Mean body weights of exposed mice were variable and ranged as much as 10% below those of controls during the second year of the studies. Survival of exposed male mice at 104 weeks was significantly lower than that of controls due to neoplasia (control, 37/50; 0.5 ppm, 26/50; 2 ppm, 15/50). Survival of female mice was not significantly affected by exposure to tetranitromethane (31/50; 28/50; 24/50).
Neoplastic and nonneoplastic effects
Effects of exposure to tetranitromethane were limited to the respiratory tract. Hyperplasia of the alveolar and bronchiolar epithelium was observed at increased incidences in exposed rats. The incidence of alveolar/bronchiolar adenomas and carcinomas were markedly increased in exposed male and female rats, with carcinomas (many of which metastasized to other sites) occurring in nearly all rats exposed to the top concentration of 5 ppm (adenomas or carcinomas-- male: control, 1/50; 2 ppm, 33/50; 5 ppm, 46/50; female: 0/50; 22/50; 50/50). Many of the rats exposed to 5 ppm also had squamous cell carcinomas of the lung (male: 0/50; 1/50; 19/50; female: 0/50; 1/50; 12/50).
Hyperplasia of the respiratory epithelium and chronic inflammation of the nasal mucosa were observed at increased incidences in exposed male and female rats. Squamous metaplasia of the respiratory epithelium was increased in exposed male rats. No neoplasms of the nasal passage were seen.
In exposed mice, hyperplasia of the alveolar and bronchiolar epithelium was observed at increased incidences. Alveolar/bronchiolar neoplasms, primarily carcinomas (many of which metastasized to other sites), were increased in exposed male and female mice (male: control, 12/50; 0.5 ppm, 27/50; 2 ppm, 47/50; female: 4/49; 24/50; 49/50).
Chronic inflammation of the nasal mucosa and hyperplasia and squamous metaplasia of the respiratory epithelium of the nasal cavity occurred at increased incidences in female mice exposed to 2 ppm. No primary neoplasms of the nasal passage were observed in mice.

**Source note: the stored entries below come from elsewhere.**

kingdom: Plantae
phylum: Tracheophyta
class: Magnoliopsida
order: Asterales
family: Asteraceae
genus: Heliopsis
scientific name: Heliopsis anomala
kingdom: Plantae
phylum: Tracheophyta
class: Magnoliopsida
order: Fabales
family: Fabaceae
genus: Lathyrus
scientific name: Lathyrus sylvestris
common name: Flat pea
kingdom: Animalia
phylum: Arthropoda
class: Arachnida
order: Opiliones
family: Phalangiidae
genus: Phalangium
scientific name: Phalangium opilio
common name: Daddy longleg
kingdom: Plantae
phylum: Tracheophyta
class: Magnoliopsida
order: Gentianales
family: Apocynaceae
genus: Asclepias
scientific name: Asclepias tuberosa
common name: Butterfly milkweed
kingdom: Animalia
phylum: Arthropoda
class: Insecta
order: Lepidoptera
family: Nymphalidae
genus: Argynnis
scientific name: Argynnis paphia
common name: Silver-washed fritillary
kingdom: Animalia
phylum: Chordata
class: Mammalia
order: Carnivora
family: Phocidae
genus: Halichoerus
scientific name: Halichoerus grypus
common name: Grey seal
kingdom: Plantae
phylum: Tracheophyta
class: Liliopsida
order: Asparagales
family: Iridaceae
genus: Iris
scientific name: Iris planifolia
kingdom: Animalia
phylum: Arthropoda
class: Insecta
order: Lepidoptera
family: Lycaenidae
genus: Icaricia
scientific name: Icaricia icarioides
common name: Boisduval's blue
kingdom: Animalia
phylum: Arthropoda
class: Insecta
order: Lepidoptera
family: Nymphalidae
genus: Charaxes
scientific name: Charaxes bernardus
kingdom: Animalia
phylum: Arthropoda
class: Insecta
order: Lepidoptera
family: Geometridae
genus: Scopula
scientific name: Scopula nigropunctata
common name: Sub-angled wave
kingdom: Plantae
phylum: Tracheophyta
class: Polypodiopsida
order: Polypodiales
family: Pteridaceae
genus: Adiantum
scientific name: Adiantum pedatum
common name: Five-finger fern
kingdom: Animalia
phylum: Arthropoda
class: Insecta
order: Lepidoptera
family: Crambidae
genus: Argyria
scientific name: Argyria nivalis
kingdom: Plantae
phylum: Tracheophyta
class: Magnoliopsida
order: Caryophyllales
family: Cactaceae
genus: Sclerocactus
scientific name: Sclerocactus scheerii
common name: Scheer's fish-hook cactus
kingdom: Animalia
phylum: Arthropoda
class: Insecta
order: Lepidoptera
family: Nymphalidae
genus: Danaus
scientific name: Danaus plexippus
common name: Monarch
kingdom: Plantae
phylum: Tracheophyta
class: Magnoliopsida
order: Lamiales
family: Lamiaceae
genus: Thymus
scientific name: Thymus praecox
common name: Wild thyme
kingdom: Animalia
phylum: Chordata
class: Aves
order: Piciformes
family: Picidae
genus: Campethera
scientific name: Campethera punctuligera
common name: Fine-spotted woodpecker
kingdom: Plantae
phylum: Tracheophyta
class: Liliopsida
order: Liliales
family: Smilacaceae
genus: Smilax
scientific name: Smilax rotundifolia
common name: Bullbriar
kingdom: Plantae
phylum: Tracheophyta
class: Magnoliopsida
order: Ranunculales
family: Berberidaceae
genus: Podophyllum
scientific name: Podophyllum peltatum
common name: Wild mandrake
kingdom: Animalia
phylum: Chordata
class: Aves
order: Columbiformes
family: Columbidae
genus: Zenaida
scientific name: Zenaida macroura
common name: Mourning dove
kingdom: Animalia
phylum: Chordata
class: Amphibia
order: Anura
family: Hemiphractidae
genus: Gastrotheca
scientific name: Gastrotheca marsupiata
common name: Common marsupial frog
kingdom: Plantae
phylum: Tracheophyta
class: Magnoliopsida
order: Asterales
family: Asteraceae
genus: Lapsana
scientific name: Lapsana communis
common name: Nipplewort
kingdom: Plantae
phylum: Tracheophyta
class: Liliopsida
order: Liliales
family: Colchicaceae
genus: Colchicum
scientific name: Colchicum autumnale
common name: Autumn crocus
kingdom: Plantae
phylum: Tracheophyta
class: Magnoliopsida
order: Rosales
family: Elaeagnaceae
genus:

Oncogene Analysis: DNA from 14/19 rat and 4/4 mouse lung neoplasms caused morphologic transformation after transfection into cultured NIH/3T3 fibroblasts. The transforming gene from both rat and mouse lung neoplasms was determined by Southern blot analysis to be an activated K-ras oncogene. Further studies showed a GC-->AT transition in the second base of the 12th codon of the K-ras oncogene.
Tetranitromethane was mutagenic in S. typhimurium strains TA98, TA100, and TA1535 with and without exogenous metabolic activation (S9); no mutagenic activity was observed in TA1537 with or without S9. Chromosomal aberrations were observed in CHO cells treated in vitro with tetranitromethane in the presence of S9. Sister chromatid exchanges were induced in CHO cells in the absence of S9.
Under the conditions of these 2-year inhalation studies, there was clear evidence of carcinogenic activity of tetranitromethane for male and female F344/N rats and male and female B6C3F1 mice, based on increased incidences of alveolar/bronchiolar neoplasms in both species and squamous cell carcinomas of the lung in rats.
Chronic inflammation of the nasal mucosa was related to exposure in rats and female mice, and hyperplasia and squamous metaplasia of the respiratory epithelium were increased in exposed male rats.